D. Public Relations Professionals Not Covered by Attorney-Client Privilege
The case of People v. Osorio details the scope of privilege, further explaining that “Communications made to counsel through hired interpreter, or through one serving as agent of either attorney or client to facilitate communication, generally will be privileged; however, scope of privilege depends on whether client had reasonable expectation of privacy, not on the third party’s employment or function.” People v. Osorio, 75 N.Y.2d at 84. This means that the third party does not have to take on one specific role to meet the requirements of the privilege.
It is interesting to note the parallel between our current case and existing case law discussing attorney-client communications with public relations firms. Federal judges typically apply New York privilege law to include attorney communications with public relations firms within the agency exception to the rule that non-party communication constitutes a waiver of attorney-client privilege.

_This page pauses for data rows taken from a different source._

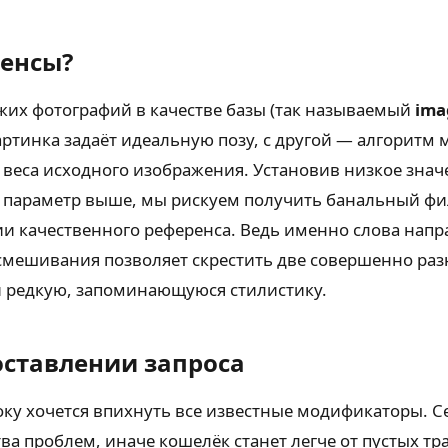
ренсы?
жих фотографий в качестве базы (так называемый
ima
картинка задаёт идеальную позу, с другой — алгоритм
веса исходного изображения. Установив низкое значе
 параметр выше, мы рискуем получить банальный филь
ии качественного референса. Ведь именно слова нап
смешивания позволяет скрестить две совершенно раз
и редкую, запоминающуюся стилистику.
ставлении запроса
троку хочется впихнуть все известные модификаторы.
ва проблем, иначе кошелёк станет легче от пустых тр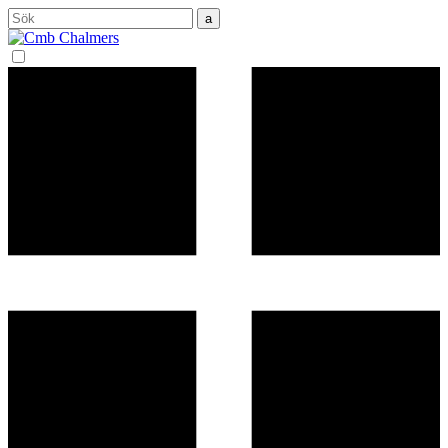
Sök
efter: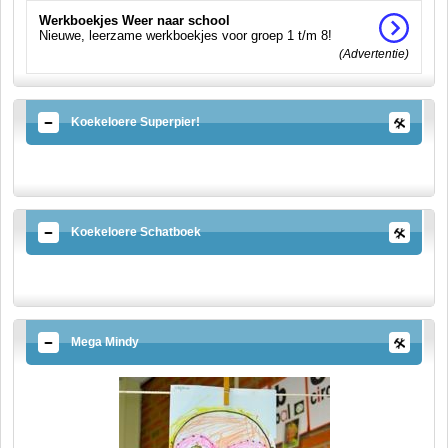
Werkboekjes Weer naar school
Nieuwe, leerzame werkboekjes voor groep 1 t/m 8!
(Advertentie)
Koekeloere Superpier!
Koekeloere Schatboek
Mega Mindy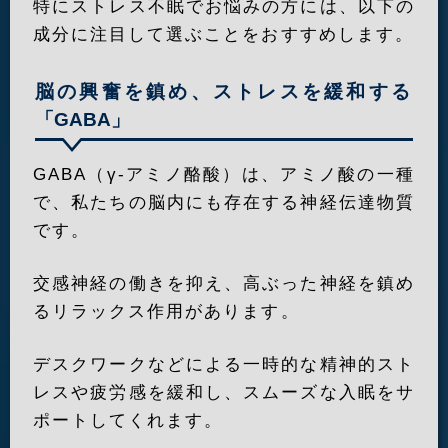
特にストレス不眠でお悩みの方には、以下の
成分に注目して選ぶことをおすすめします。
脳の興奮を鎮め、ストレスを緩和する
「GABA」
GABA（γ-アミノ酪酸）は、アミノ酸の一種
で、私たちの脳内にも存在する神経伝達物質
です。
交感神経の働きを抑え、高ぶった神経を鎮め
るリラックス作用があります。
デスクワークなどによる一時的な精神的スト
レスや疲労感を緩和し、スムーズな入眠をサ
ポートしてくれます。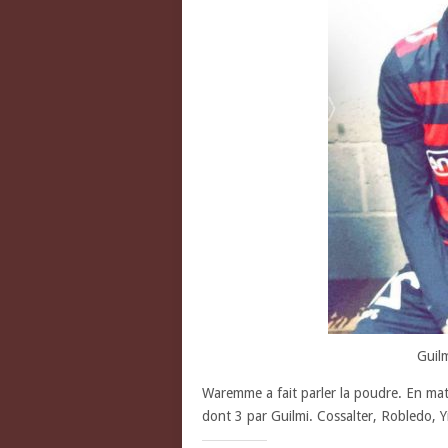
Guilm
Waremme a fait parler la poudre.
En mat
dont 3 par Guilmi. Cossalter, Robledo, Yi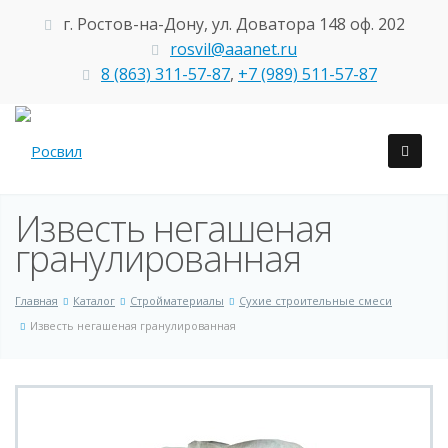
г. Ростов-на-Дону, ул. Доватора 148 оф. 202
rosvil@aaanet.ru
8 (863) 311-57-87
,
+7 (989) 511-57-87
Известь негашеная
гранулированная
Главная
Каталог
Стройматериалы
Сухие строительные смеси
Известь негашеная гранулированная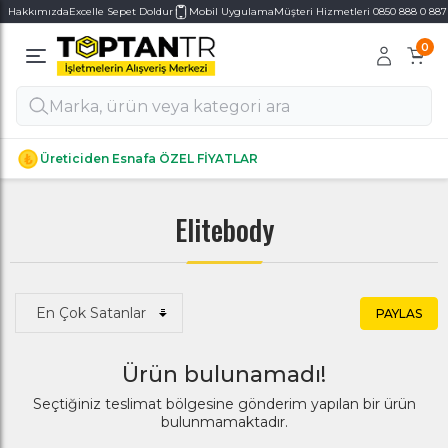
Hakkımızda
Excelle Sepet Doldur
Mobil Uygulama
Müşteri Hizmetleri 0850 888 0 887
0
Alt Kategoriler
Alt Kategoriler
Üreticiden Esnafa ÖZEL FİYATLAR
Elitebody
PAYLAS
Ürün bulunamadı!
Seçtiğiniz teslimat bölgesine gönderim yapılan bir ürün
bulunmamaktadır.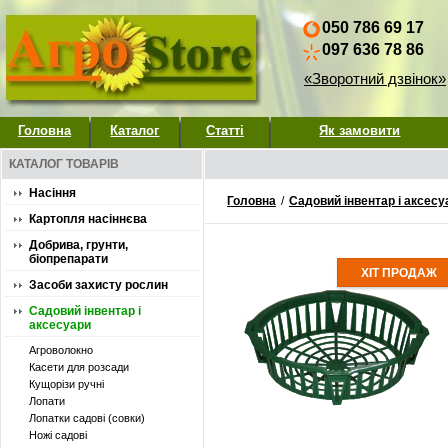
050 786 69 17
097 636 78 86
«Зворотний дзвінок»
Головна
Каталог
Статті
Як замовити
КАТАЛОГ ТОВАРІВ
Насіння
Головна
/
Садовий інвентар і аксесу
Картопля насіннєва
Добрива, грунти,
біопрепарати
ХІТ ПРОДАЖ
Засоби захисту рослин
Садовий інвентар і
аксесуари
Агроволокно
Касети для розсади
Кущорізи ручні
Лопати
Лопатки садові (совки)
Ножі садові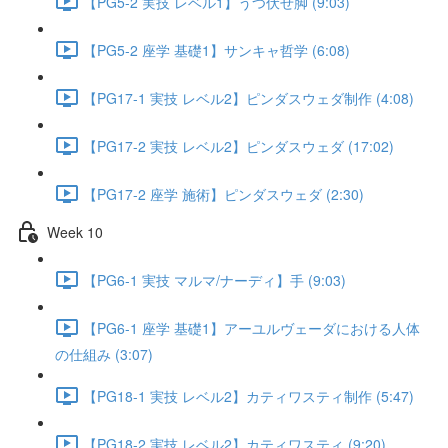
【PG5-2 実技 レベル1】うつ伏せ脚 (9:03)
【PG5-2 座学 基礎1】サンキャ哲学 (6:08)
【PG17-1 実技 レベル2】ピンダスウェダ制作 (4:08)
【PG17-2 実技 レベル2】ピンダスウェダ (17:02)
【PG17-2 座学 施術】ピンダスウェダ (2:30)
Week 10
【PG6-1 実技 マルマ/ナーディ】手 (9:03)
【PG6-1 座学 基礎1】アーユルヴェーダにおける人体
の仕組み (3:07)
【PG18-1 実技 レベル2】カティワスティ制作 (5:47)
【PG18-2 実技 レベル2】カティワスティ (9:20)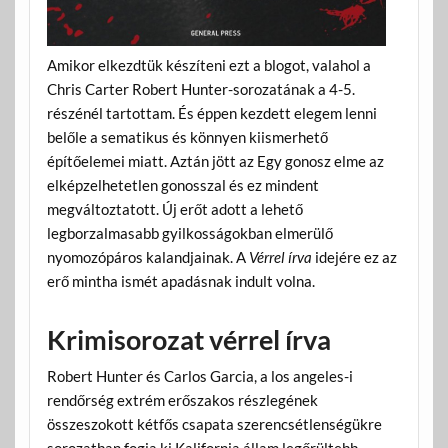
Amikor elkezdtük készíteni ezt a blogot, valahol a
Chris Carter Robert Hunter-sorozatának a 4-5.
részénél tartottam. És éppen kezdett elegem lenni
belőle a sematikus és könnyen kiismerhető
építőelemei miatt. Aztán jött az Egy gonosz elme az
elképzelhetetlen gonosszal és ez mindent
megváltoztatott. Új erőt adott a lehető
legborzalmasabb gyilkosságokban elmerülő
nyomozópáros kalandjainak. A
Vérrel írva
idejére ez az
erő mintha ismét apadásnak indult volna.
Krimisorozat vérrel írva
Robert Hunter és Carlos Garcia, a los angeles-i
rendőrség extrém erőszakos részlegének
összeszokott kétfős csapata szerencsétlenségükre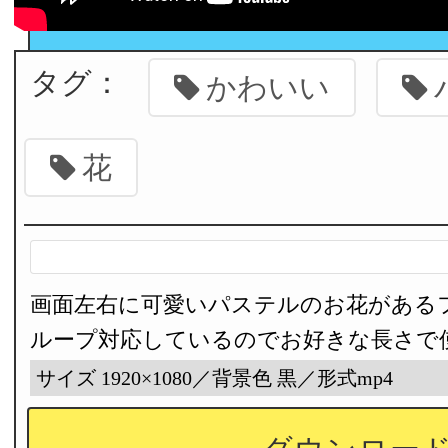
タグ：
かわいい
花
画面左右に可愛いパステルのお花がある
ループ対応しているのでお好きな長さで
サイズ 1920×1080／背景色 黒／形式mp4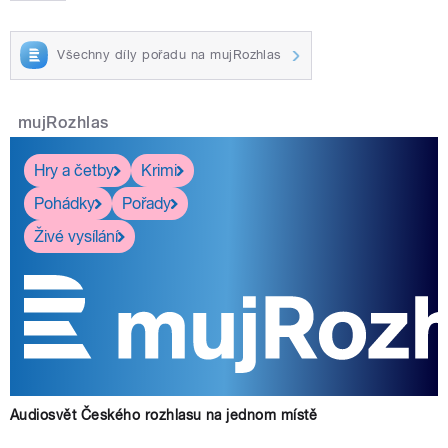
Všechny díly pořadu na mujRozhlas
mujRozhlas
Hry a četby
Krimi
Pohádky
Pořady
Živé vysílání
Audiosvět Českého rozhlasu na jednom místě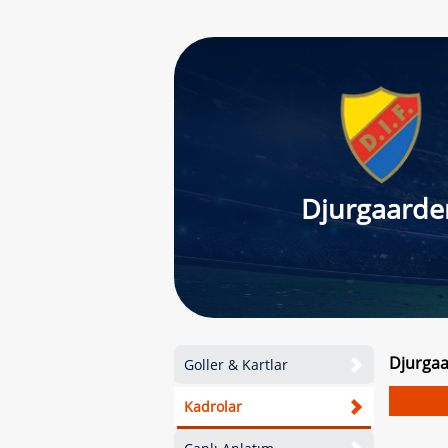
Djurgaarde
Djurgaa
Goller & Kartlar
Kadrolar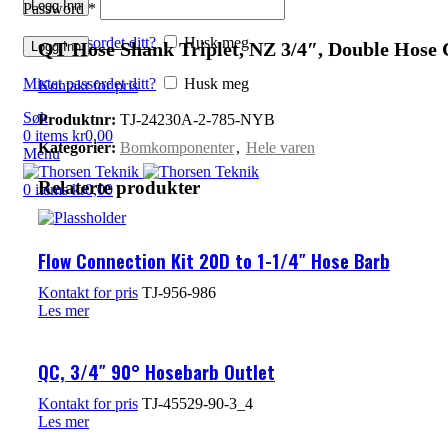
Logg Inn
Password
*
Mistet passordet ditt?
Husk meg
QT Hose Shank Triplet, NZ 3/4″, Double Hose
Logg Inn
Mistet passordet ditt?
Husk meg
Kontakt for pris
Søk
Produktnr:
TJ-24230A-2-785-NYB
0
items
kr
0,00
Kategorier:
Bomkomponenter
,
Hele varen
Menu
Relaterte produkter
0
items
kr
0,00
Flow Connection Kit 20D to 1-1/4″ Hose Barb
Kontakt for pris
TJ-956-986
Les mer
QC, 3/4″ 90° Hosebarb Outlet
Kontakt for pris
TJ-45529-90-3_4
Les mer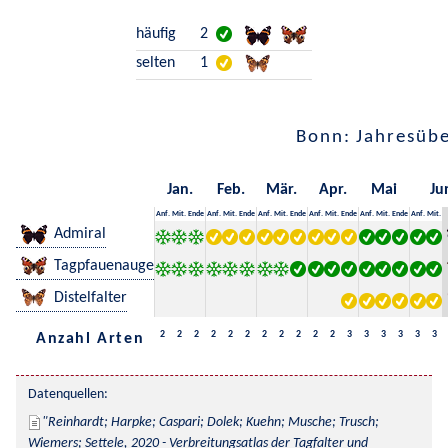
häufig
2
selten
1
Bonn: Jahresübe
Jan.
Feb.
Mär.
Apr.
Mai
Ju
Anf.
Mit.
Ende
Anf.
Mit.
Ende
Anf.
Mit.
Ende
Anf.
Mit.
Ende
Anf.
Mit.
Ende
Anf.
Mit.
Admiral
Tagpfauenauge
Distelfalter
2
2
2
2
2
2
2
2
2
2
2
3
3
3
3
3
3
Anzahl Arten
Datenquellen:
Reinhardt; Harpke; Caspari; Dolek; Kuehn; Musche; Trusch; 
Wiemers; Settele, 2020 - Verbreitungsatlas der Tagfalter und 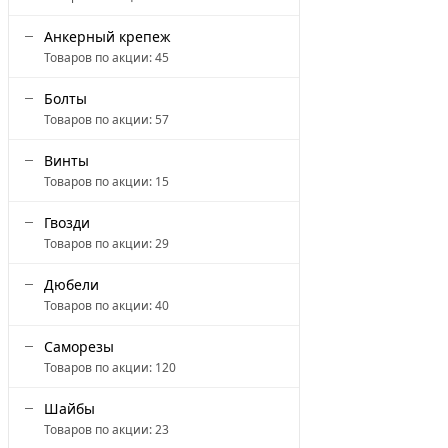
Анкерный крепеж
Товаров по акции:
45
Болты
Товаров по акции:
57
Винты
Товаров по акции:
15
Гвозди
Товаров по акции:
29
Дюбели
Товаров по акции:
40
Саморезы
Товаров по акции:
120
Шайбы
Товаров по акции:
23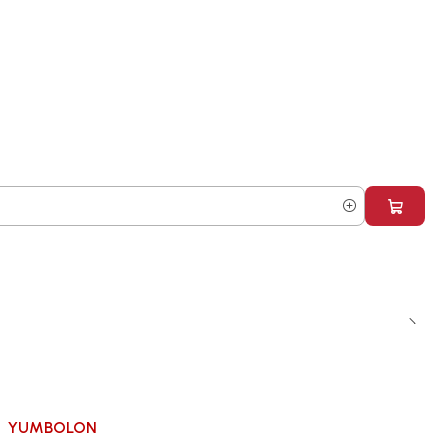
YUMBOLON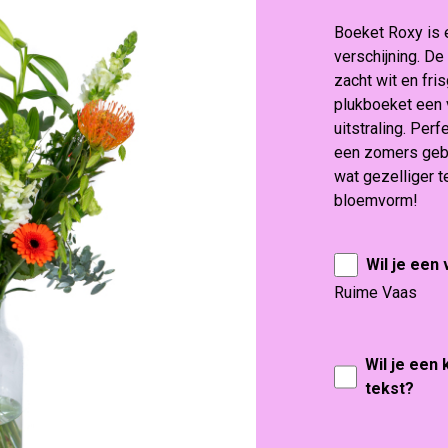
Boeket Roxy is 
verschijning. De
zacht wit en fris
plukboeket een 
uitstraling. Perfe
een zomers geba
wat gezelliger 
bloemvorm!
Wil je een
Ruime Vaas
Wil je een
tekst?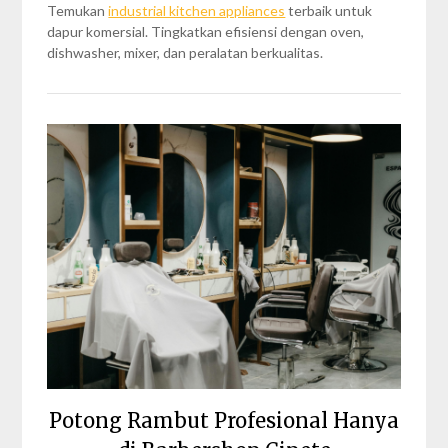
Temukan
industrial kitchen appliances
terbaik untuk
dapur komersial. Tingkatkan efisiensi dengan oven,
dishwasher, mixer, dan peralatan berkualitas.
Potong Rambut Profesional Hanya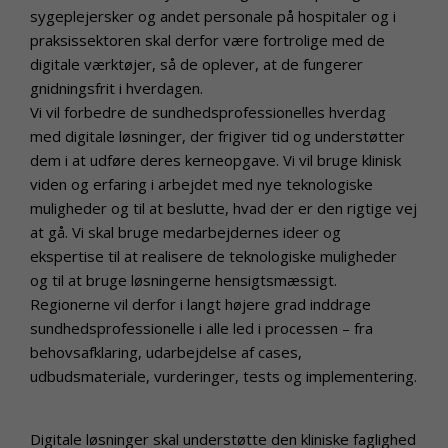
sygeplejersker og andet personale på hospitaler og i
praksissektoren skal derfor være fortrolige med de
digitale værktøjer, så de oplever, at de fungerer
gnidningsfrit i hverdagen.
Vi vil forbedre de sundhedsprofessionelles hverdag
med digitale løsninger, der frigiver tid og understøtter
dem i at udføre deres kerneopgave. Vi vil bruge klinisk
viden og erfaring i arbejdet med nye teknologiske
muligheder og til at beslutte, hvad der er den rigtige vej
at gå. Vi skal bruge medarbejdernes ideer og
ekspertise til at realisere de teknologiske muligheder
og til at bruge løsningerne hensigtsmæssigt.
Regionerne vil derfor i langt højere grad inddrage
sundhedsprofessionelle i alle led i processen – fra
behovsafklaring, udarbejdelse af cases,
udbudsmateriale, vurderinger, tests og implementering.
Digitale løsninger skal understøtte den kliniske faglighed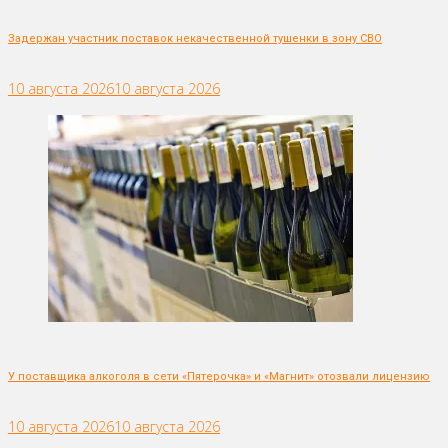
Задержан участник поставок некачественной тушенки в зону СВО
10 августа 2026
10 августа 2026
У поставщика алкоголя в сети «Пятерочка» и «Магнит» отозвали лицензию
10 августа 2026
10 августа 2026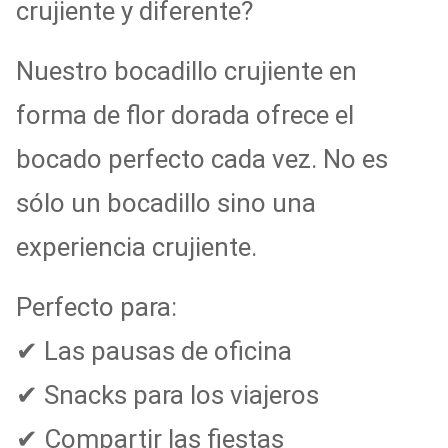
crujiente y diferente?
Nuestro bocadillo crujiente en
forma de flor dorada ofrece el
bocado perfecto cada vez. No es
sólo un bocadillo sino una
experiencia crujiente.
Perfecto para:
✔ Las pausas de oficina
✔ Snacks para los viajeros
✔ Compartir las fiestas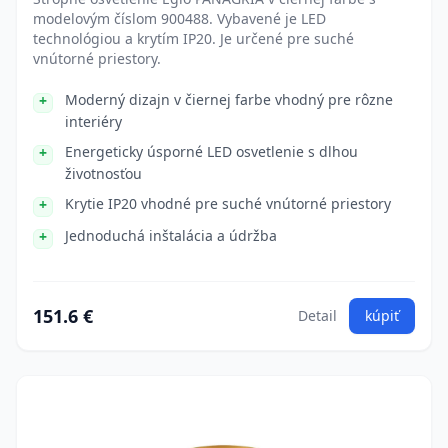
modelovým číslom 900488. Vybavené je LED
technológiou a krytím IP20. Je určené pre suché
vnútorné priestory.
Moderný dizajn v čiernej farbe vhodný pre rôzne
interiéry
Energeticky úsporné LED osvetlenie s dlhou
životnosťou
Krytie IP20 vhodné pre suché vnútorné priestory
Jednoduchá inštalácia a údržba
151.6 €
Detail
kúpiť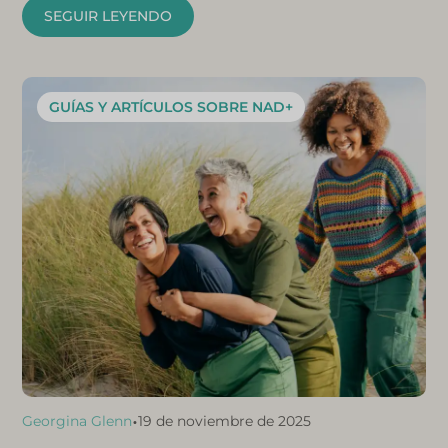
SEGUIR LEYENDO
GUÍAS Y ARTÍCULOS SOBRE NAD+
•
Georgina Glenn
19 de noviembre de 2025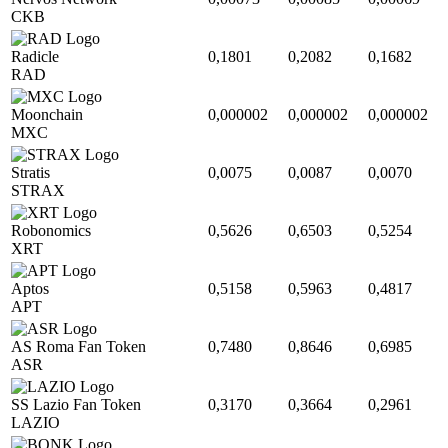
CKB
Radicle
0,1801
0,2082
0,1682
RAD
Moonchain
0,000002
0,000002
0,000002
MXC
Stratis
0,0075
0,0087
0,0070
STRAX
Robonomics
0,5626
0,6503
0,5254
XRT
Aptos
0,5158
0,5963
0,4817
APT
AS Roma Fan Token
0,7480
0,8646
0,6985
ASR
SS Lazio Fan Token
0,3170
0,3664
0,2961
LAZIO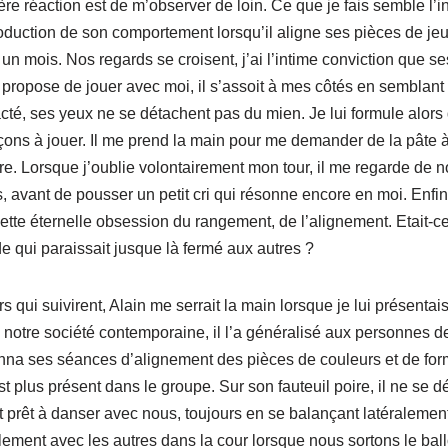
e réaction est de m’observer de loin. Ce que je fais semble l’int
oduction de son comportement lorsqu’il aligne ses pièces de jeu
n un mois. Nos regards se croisent, j’ai l’intime conviction que 
i propose de jouer avec moi, il s’assoit à mes côtés en semblan
té, ses yeux ne se détachent pas du mien. Je lui formule alors 
ns à jouer. Il me prend la main pour me demander de la pâte 
tre. Lorsque j’oublie volontairement mon tour, il me regarde de 
s, avant de pousser un petit cri qui résonne encore en moi. En
cette éternelle obsession du rangement, de l’alignement. Etait-c
 qui paraissait jusque là fermé aux autres ?
s qui suivirent, Alain me serrait la main lorsque je lui présentais 
 notre société contemporaine, il l’a généralisé aux personnes de
onna ses séances d’alignement des pièces de couleurs et de form
l est plus présent dans le groupe. Sur son fauteuil poire, il ne s
prêt à danser avec nous, toujours en se balançant latéralement. Lo
facilement avec les autres dans la cour lorsque nous sortons le ba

In re Grand Jury Subpoenas dated March 24, 2003 involved a public relations firm that was retained by lawyers to help them create favorable publicity during the time of a high-profile grand jury investigation. In re Grand Jury Subpoenas Dated March 24, 2003, 265 F. Supp. 2d 321 (S.D.N.Y. 2003). The goal here was to lessen pressure on prosecutors to obtain an indictment. Therefore, the public relations function performed here was described as a “lawyer’s public advocacy on behalf of the client,” id. at 329. More importantly, the function was deemed necessary to achieve a goal of litigation. The court concluded “the assertion of the privilege could be justified only if the communications involving the public relations consultants would either promote “observance of laws” or “the administration of justice.” See id. at 329-30.
Conclusion
The documents challenged by Bernard Gilfile are most likely not protected by attorney-client privilege since privilege is waived here. The scenario in this case unfortunately does not satisfy both prongs of the standard two-prong test to evaluate the third-party agency exception to waiver of attorney-client privilege. While there exists a reasonable expectation of confidentiality under the circumstances, there does not exist a necessity of disclosure for the client to obtain informed legal advice.